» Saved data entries
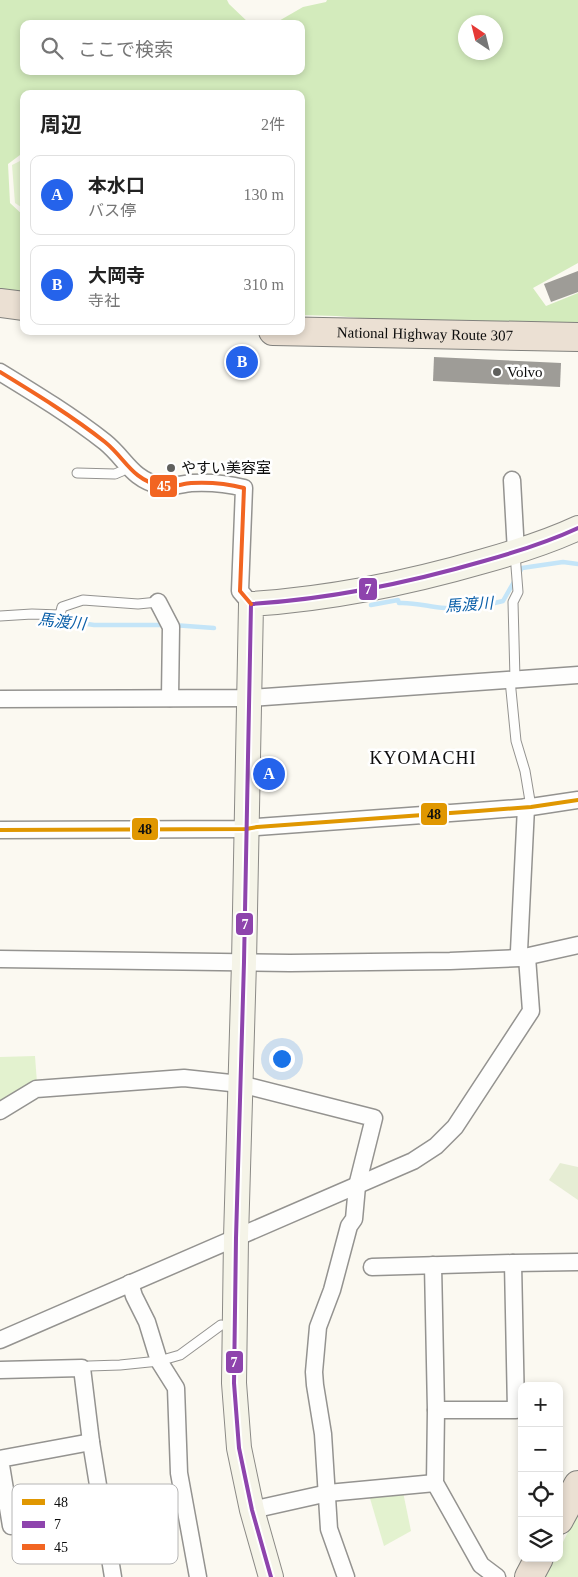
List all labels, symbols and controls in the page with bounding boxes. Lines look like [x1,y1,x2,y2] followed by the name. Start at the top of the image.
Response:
[458,15,503,60] north arrow
[20,20,305,75] search box
[38,34,66,62] icon: search
[78,39,173,60] text: ここで検索
[40,113,82,137] text: 周辺
[261,116,285,133] text: 2件
[88,175,145,196] text: 本水口
[51,186,63,203] text: A
[244,186,284,203] text: 130 m
[88,202,136,219] text: バス停
[88,265,145,286] text: 大岡寺
[52,276,62,293] text: B
[244,276,284,293] text: 310 m
[88,292,120,309] text: 寺社
[337,324,514,344] street label: National Highway Route 307
[226,343,258,381] pin: B
[507,364,543,380] place label: Volvo
[491,366,503,378] marker: Volvo
[181,460,271,476] place label: やすい美容室
[165,462,177,474] marker: やすい美容室
[149,474,178,498] line badge: 45
[157,479,171,494] text: 45
[358,577,378,601] line badge: 7
[365,582,372,597] text: 7
[444,594,496,615] water label: 馬渡川
[37,611,89,633] water label: 馬渡川
[370,748,477,768] district label: KYOMACHI
[253,755,285,793] pin: A
[420,802,448,826] line badge: 48
[427,807,441,822] text: 48
[131,817,159,841] line badge: 48
[138,822,152,837] text: 48
[235,912,254,936] line badge: 7
[242,917,249,932] text: 7
[269,1046,295,1072] your location
[225,1350,244,1374] line badge: 7
[231,1355,238,1370] text: 7
[518,1382,563,1562] map controls
[518,1382,563,1427] button: +
[518,1427,563,1472] button: −
[518,1472,563,1517] button: locate
[12,1484,178,1564] legend
[54,1495,68,1510] text: 48
[54,1517,61,1532] text: 7
[518,1517,563,1562] button: layers
[54,1540,68,1555] text: 45

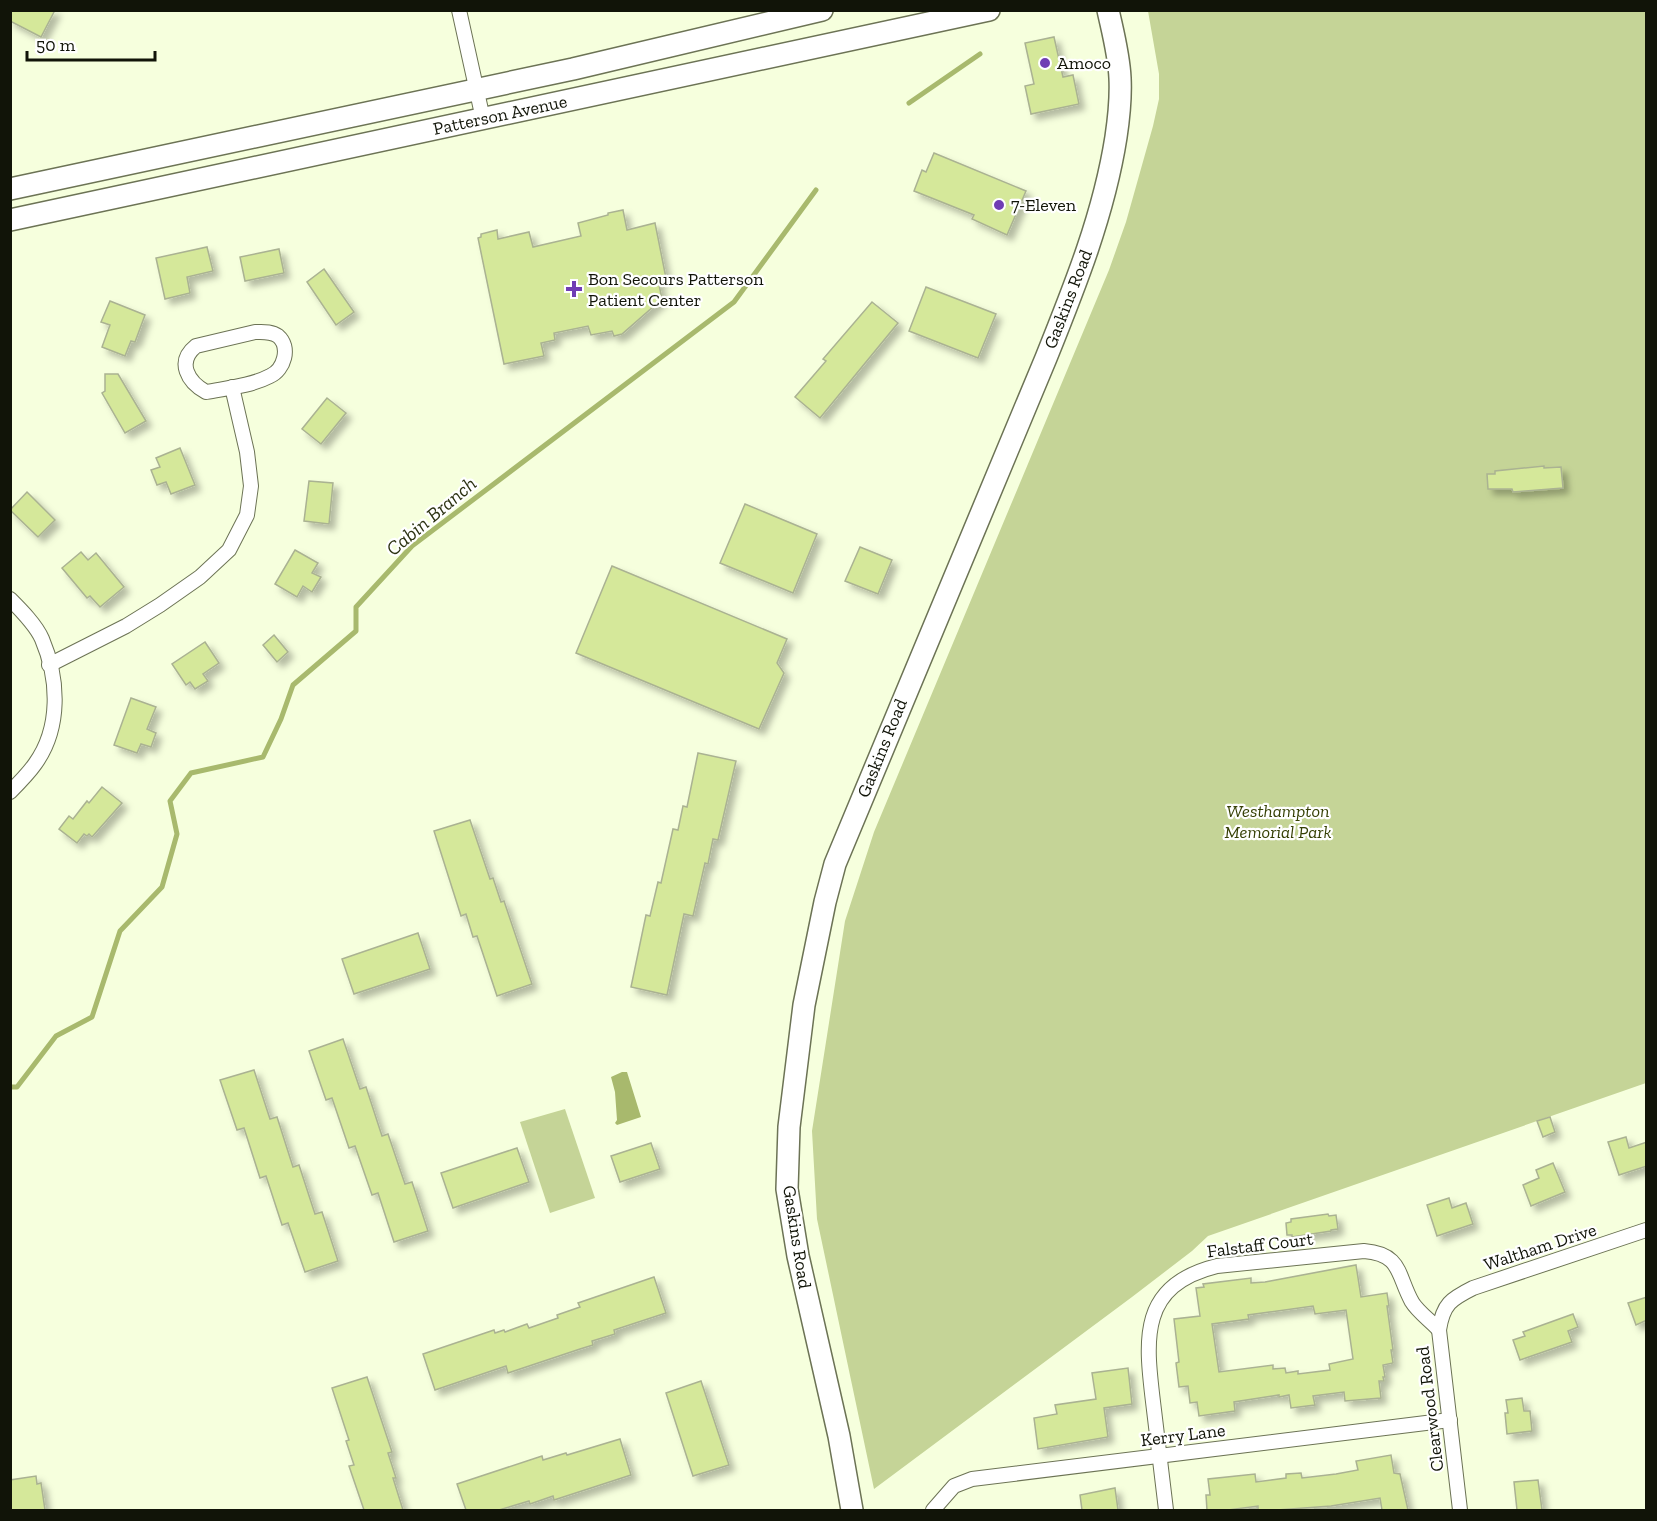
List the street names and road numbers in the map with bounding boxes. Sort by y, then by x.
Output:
street label: Patterson Avenue [431,90,569,140]
street label: Gaskins Road [1039,246,1097,352]
street label: Gaskins Road [852,695,912,801]
street label: Gaskins Road [778,1184,816,1290]
street label: Waltham Drive [1481,1218,1599,1276]
street label: Falstaff Court [1206,1228,1315,1262]
street label: Clearwood Road [1411,1345,1449,1473]
street label: Kerry Lane [1140,1419,1226,1451]

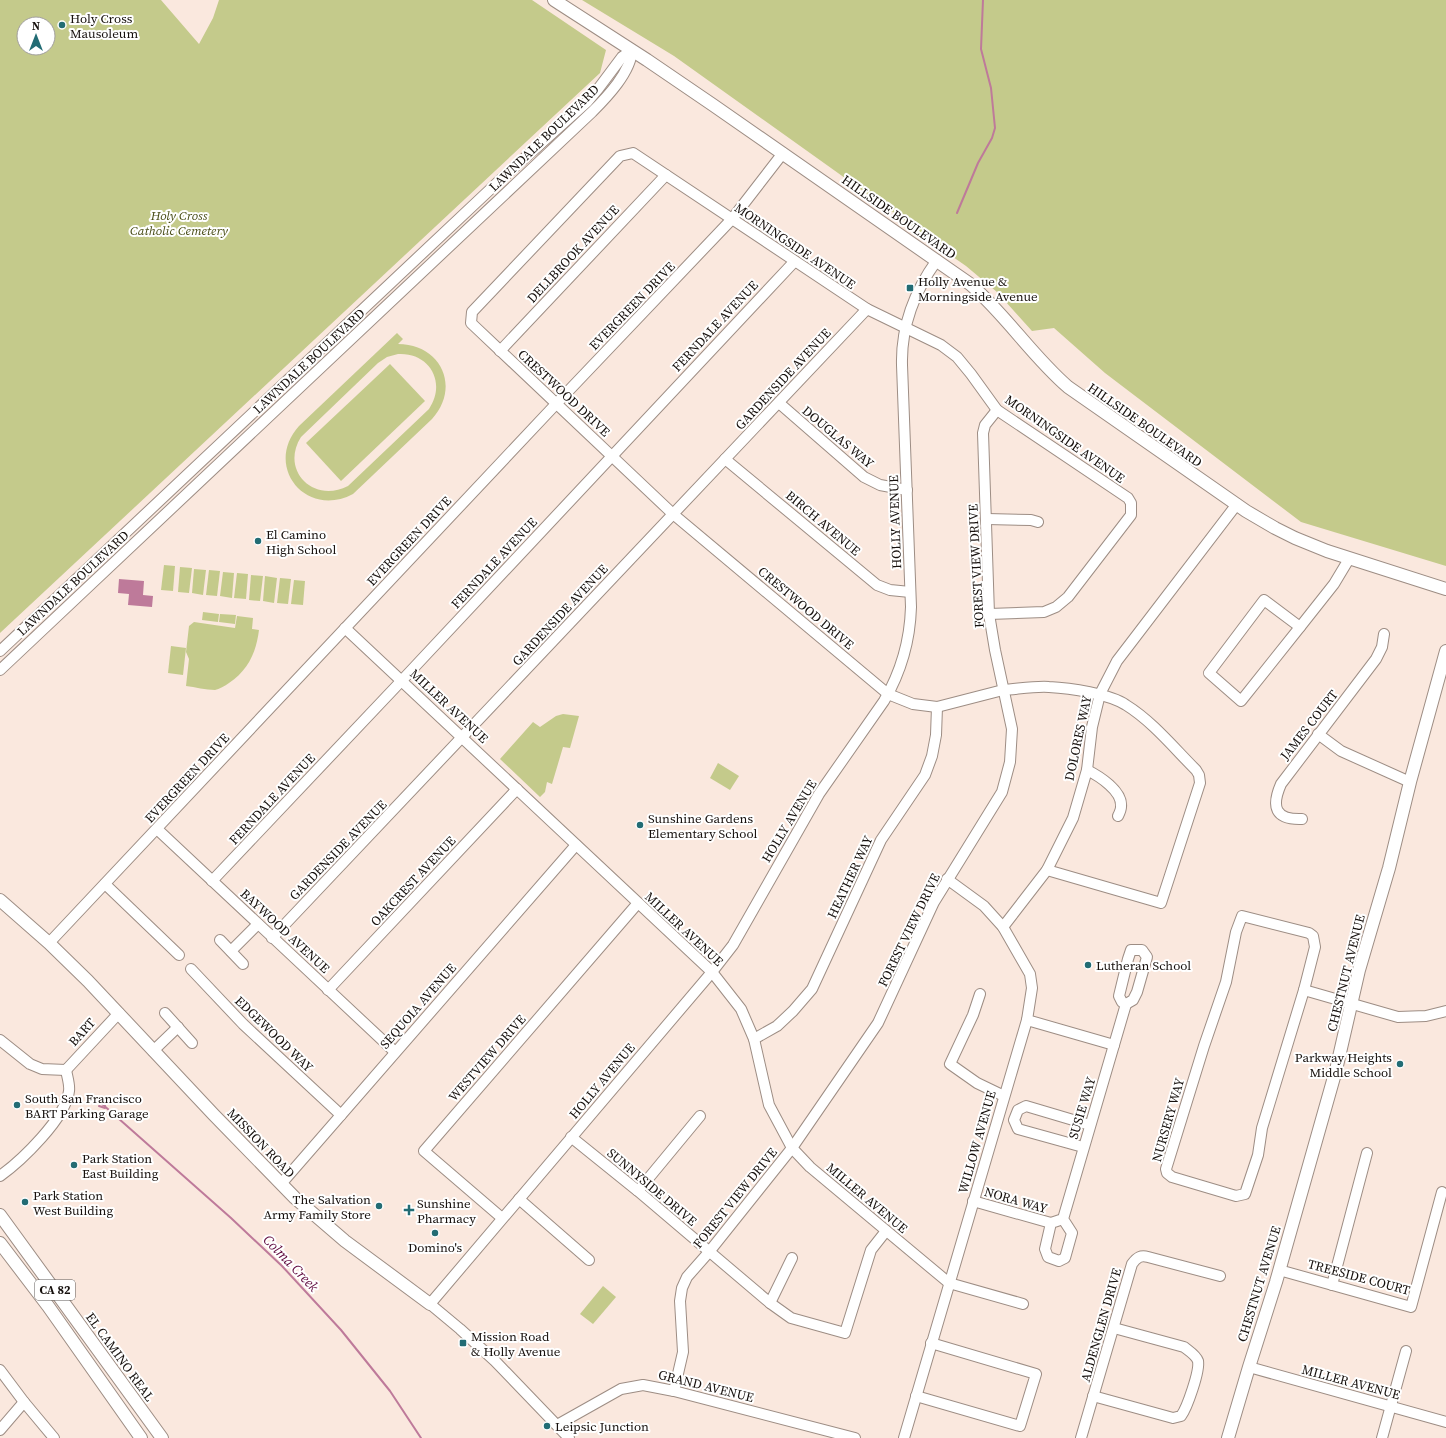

» Task goal
Every entry should come back exactly as written, only without images.

» Response
List all labels, symbols and controls in the page with bounding boxes. Lines look like [x1,y1,x2,y2] followed by the name. Start at the top of the image.
Response:
[458,15,503,60] north arrow
[20,20,305,75] search box
[38,34,66,62] icon: search
[78,39,173,60] text: ここで検索
[40,113,82,137] text: 周辺
[261,116,285,133] text: 2件
[88,175,145,196] text: 本水口
[51,186,63,203] text: A
[244,186,284,203] text: 130 m
[88,202,136,219] text: バス停
[88,265,145,286] text: 大岡寺
[52,276,62,293] text: B
[244,276,284,293] text: 310 m
[88,292,120,309] text: 寺社
[337,324,514,344] street label: National Highway Route 307
[226,343,258,381] pin: B
[507,364,543,380] place label: Volvo
[491,366,503,378] marker: Volvo
[181,460,271,476] place label: やすい美容室
[165,462,177,474] marker: やすい美容室
[149,474,178,498] line badge: 45
[157,479,171,494] text: 45
[358,577,378,601] line badge: 7
[365,582,372,597] text: 7
[444,594,496,615] water label: 馬渡川
[37,611,89,633] water label: 馬渡川
[370,748,477,768] district label: KYOMACHI
[253,755,285,793] pin: A
[420,802,448,826] line badge: 48
[427,807,441,822] text: 48
[131,817,159,841] line badge: 48
[138,822,152,837] text: 48
[235,912,254,936] line badge: 7
[242,917,249,932] text: 7
[269,1046,295,1072] your location
[225,1350,244,1374] line badge: 7
[231,1355,238,1370] text: 7
[518,1382,563,1562] map controls
[518,1382,563,1427] button: +
[518,1427,563,1472] button: −
[518,1472,563,1517] button: locate
[12,1484,178,1564] legend
[54,1495,68,1510] text: 48
[54,1517,61,1532] text: 7
[518,1517,563,1562] button: layers
[54,1540,68,1555] text: 45

List the street names and road numbers in the map with bounding boxes. Sort by y, then by x.
Output:
street label: Patterson Avenue [431,90,569,140]
street label: Gaskins Road [1039,246,1097,352]
street label: Gaskins Road [852,695,912,801]
street label: Gaskins Road [778,1184,816,1290]
street label: Waltham Drive [1481,1218,1599,1276]
street label: Falstaff Court [1206,1228,1315,1262]
street label: Clearwood Road [1411,1345,1449,1473]
street label: Kerry Lane [1140,1419,1226,1451]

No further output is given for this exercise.